### What needs to be done
Return the material exactly. Every line must stay as it is.

-- Given information follows --

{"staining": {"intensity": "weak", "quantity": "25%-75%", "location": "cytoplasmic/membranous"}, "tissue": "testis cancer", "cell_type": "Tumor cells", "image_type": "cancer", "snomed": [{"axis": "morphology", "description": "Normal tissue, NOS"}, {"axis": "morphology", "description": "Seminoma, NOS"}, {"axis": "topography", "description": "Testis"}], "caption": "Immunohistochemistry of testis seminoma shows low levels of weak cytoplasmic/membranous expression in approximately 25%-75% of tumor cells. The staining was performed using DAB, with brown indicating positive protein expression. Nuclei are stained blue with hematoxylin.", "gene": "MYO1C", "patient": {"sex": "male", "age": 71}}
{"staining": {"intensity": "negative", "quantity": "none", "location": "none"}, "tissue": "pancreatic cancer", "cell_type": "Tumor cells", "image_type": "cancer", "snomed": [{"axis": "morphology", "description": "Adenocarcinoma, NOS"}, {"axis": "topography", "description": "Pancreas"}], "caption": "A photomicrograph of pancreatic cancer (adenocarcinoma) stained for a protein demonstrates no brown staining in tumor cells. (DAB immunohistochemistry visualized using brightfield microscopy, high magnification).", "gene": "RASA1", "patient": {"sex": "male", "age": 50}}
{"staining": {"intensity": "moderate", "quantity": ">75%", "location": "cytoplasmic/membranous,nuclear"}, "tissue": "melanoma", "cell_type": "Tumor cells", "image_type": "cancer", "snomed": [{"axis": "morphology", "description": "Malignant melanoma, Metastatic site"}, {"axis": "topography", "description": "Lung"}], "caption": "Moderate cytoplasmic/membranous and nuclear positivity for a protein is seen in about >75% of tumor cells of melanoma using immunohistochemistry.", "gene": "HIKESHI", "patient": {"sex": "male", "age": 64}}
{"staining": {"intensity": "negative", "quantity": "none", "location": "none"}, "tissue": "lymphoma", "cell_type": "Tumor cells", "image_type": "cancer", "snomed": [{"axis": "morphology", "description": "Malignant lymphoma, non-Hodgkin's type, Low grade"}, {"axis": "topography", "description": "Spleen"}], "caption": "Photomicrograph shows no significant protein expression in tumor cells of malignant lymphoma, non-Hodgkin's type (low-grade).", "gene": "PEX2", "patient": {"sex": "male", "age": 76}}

-- Given information concluded --

### Answer space
{"staining": {"intensity": "weak", "quantity": "25%-75%", "location": "cytoplasmic/membranous"}, "tissue": "testis cancer", "cell_type": "Tumor cells", "image_type": "cancer", "snomed": [{"axis": "morphology", "description": "Normal tissue, NOS"}, {"axis": "morphology", "description": "Seminoma, NOS"}, {"axis": "topography", "description": "Testis"}], "caption": "Immunohistochemistry of testis seminoma shows low levels of weak cytoplasmic/membranous expression in approximately 25%-75% of tumor cells. The staining was performed using DAB, with brown indicating positive protein expression. Nuclei are stained blue with hematoxylin.", "gene": "MYO1C", "patient": {"sex": "male", "age": 71}}
{"staining": {"intensity": "negative", "quantity": "none", "location": "none"}, "tissue": "pancreatic cancer", "cell_type": "Tumor cells", "image_type": "cancer", "snomed": [{"axis": "morphology", "description": "Adenocarcinoma, NOS"}, {"axis": "topography", "description": "Pancreas"}], "caption": "A photomicrograph of pancreatic cancer (adenocarcinoma) stained for a protein demonstrates no brown staining in tumor cells. (DAB immunohistochemistry visualized using brightfield microscopy, high magnification).", "gene": "RASA1", "patient": {"sex": "male", "age": 50}}
{"staining": {"intensity": "moderate", "quantity": ">75%", "location": "cytoplasmic/membranous,nuclear"}, "tissue": "melanoma", "cell_type": "Tumor cells", "image_type": "cancer", "snomed": [{"axis": "morphology", "description": "Malignant melanoma, Metastatic site"}, {"axis": "topography", "description": "Lung"}], "caption": "Moderate cytoplasmic/membranous and nuclear positivity for a protein is seen in about >75% of tumor cells of melanoma using immunohistochemistry.", "gene": "HIKESHI", "patient": {"sex": "male", "age": 64}}
{"staining": {"intensity": "negative", "quantity": "none", "location": "none"}, "tissue": "lymphoma", "cell_type": "Tumor cells", "image_type": "cancer", "snomed": [{"axis": "morphology", "description": "Malignant lymphoma, non-Hodgkin's type, Low grade"}, {"axis": "topography", "description": "Spleen"}], "caption": "Photomicrograph shows no significant protein expression in tumor cells of malignant lymphoma, non-Hodgkin's type (low-grade).", "gene": "PEX2", "patient": {"sex": "male", "age": 76}}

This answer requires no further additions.